C’est un peu le rendez-vous des jeunes musiciens de l’Académie aussi.
L’ambiance est franchement sympa et cool, et l’éclairage aux bougies ajoute à l’intimité.

folk-tassignon

Ce mercredi soir, c’est le quartet de Sophie Tassignon et Suzanne Folk qui s’y produisait.

On pourrait qualifier la musique du groupe comme du «jazz de chambre», et le quartet pourrait être rebaptisé quatuor.
En effet, Sophie chante, Suzanne joue de l’alto ou de la clarinette, Nicola Lancerotti de la contrebasse et Emile Verstraeten du violon.

Ensemble, ils développent une musique qui se balade entre jazz, pop, valse et musique classique du début de siècle.
Vous savez, ces petits quatuors d’avant ou d’après guerre qui jouaient des airs populaires ou classiques, souvent emprunts de mélancolie.
C’est sans doute l’apport du violoniste qui me fait penser à cela.
Ça me rappelle Haydn Wood (auteur du célèbre «Roses Of Picardy» ).
...Ce violon qui se marie merveilleusement avec la clarinette.
C’est subtil et sensible.

Le chant de Tassignon colle vraiment bien au projet.
Sophie possède un timbre de voix très personnel qui peut surprendre au départ mais qui ne manque pas de magnétisme.
Elle a une voix singulière, comme dirait David Linx, qui ajoute au charme et à la mélancolie des thèmes.
On pourrait faire un rapprochement avec Susanne Abbuehl ou à quelques chanteuses nordiques.
D’ailleurs le groupe reprend un morceau de Bjork de manière très personnelle et convaincante, mettant de côté les extravagances vocales de l’islandaise.
Ils interprètent aussi un morceau d’Alanis Morissette (moi qui ai une aversion certaine envers cette chanteuse…) avec beaucoup de délicatesse.

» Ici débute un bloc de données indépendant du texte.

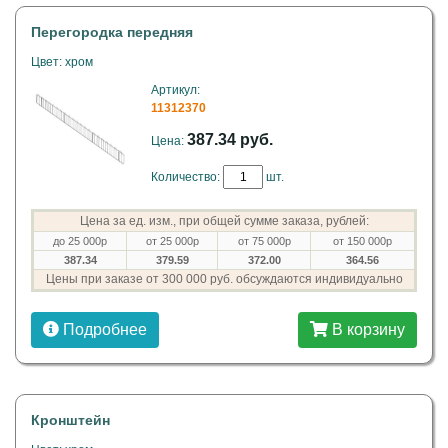
Перегородка передняя
Цвет: хром
Артикул:
11312370
387.34 руб.
Цена:
Количество:
шт.
Цена за ед. изм., при общей сумме заказа, рублей:
до 25 000р
от 25 000р
от 75 000р
от 150 000р
387.34
379.59
372.00
364.56
Цены при заказе от 300 000 руб. обсуждаются индивидуально
Подробнее
В корзину
Кронштейн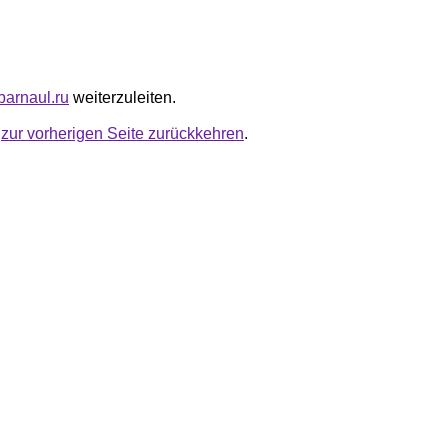
-barnaul.ru
weiterzuleiten.
u
zur vorherigen Seite zurückkehren
.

Mais le quartet joue aussi de très belles compositions personnelles (de Folk ou de Tassignon) dont l’univers pourrait se rapprocher de Ligeti ou Schönberg (du moins pour ce que j’en connais).
On le ressent dans l’introspectif «Fly», par exemple, qui débute en duo voix et contrebasse.
Ou encore dans «Stand Up And Walk» (il me semble) et «Anna», qui figurent tous deux sur l’album «Moon Talk» de Zoshia (autre groupe de Sophie Tassignon).
Deux morceaux arrangés d’une toute autre manière et qui leurs vont à merveille.

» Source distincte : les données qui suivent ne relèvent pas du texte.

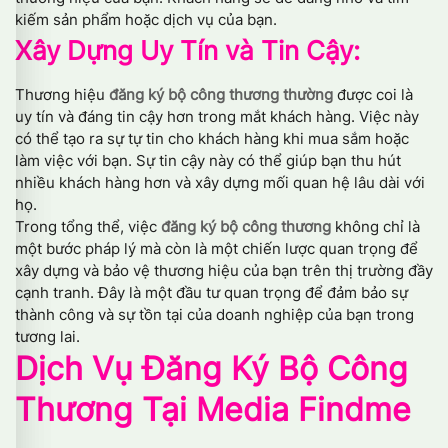
kiếm sản phẩm hoặc dịch vụ của bạn.
Xây Dựng Uy Tín và Tin Cậy:
Thương hiệu
đăng ký bộ công thương thường
được coi là
uy tín và đáng tin cậy hơn trong mắt khách hàng. Việc này
có thể tạo ra sự tự tin cho khách hàng khi mua sắm hoặc
làm việc với bạn. Sự tin cậy này có thể giúp bạn thu hút
nhiều khách hàng hơn và xây dựng mối quan hệ lâu dài với
họ.
Trong tổng thể, việc
đăng ký bộ công thương
không chỉ là
một bước pháp lý mà còn là một chiến lược quan trọng để
xây dựng và bảo vệ thương hiệu của bạn trên thị trường đầy
cạnh tranh. Đây là một đầu tư quan trọng để đảm bảo sự
thành công và sự tồn tại của doanh nghiệp của bạn trong
tương lai.
Dịch Vụ Đăng Ký Bộ Công
Thương Tại Media Findme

Il y cependant toujours un certain swing qui transpire.
Quand ce n’est pas la contrebasse de Nicola – optant parfois pour l’archet – qui montre la voie, c’est le «scat» léger de Sophie ou les impros de Suzanne (qui rappellent parfois Dave Liebman) qui nous ramènent vers le jazz.
…ou bien encore la reprise, en rappel, de «Leaving» de Richie Beirach.

Joli voyage plein de sensibilité, de délicatesse et de finesse pour lequel je suis prêt à repartir.
Et que je vous invite à faire aussi.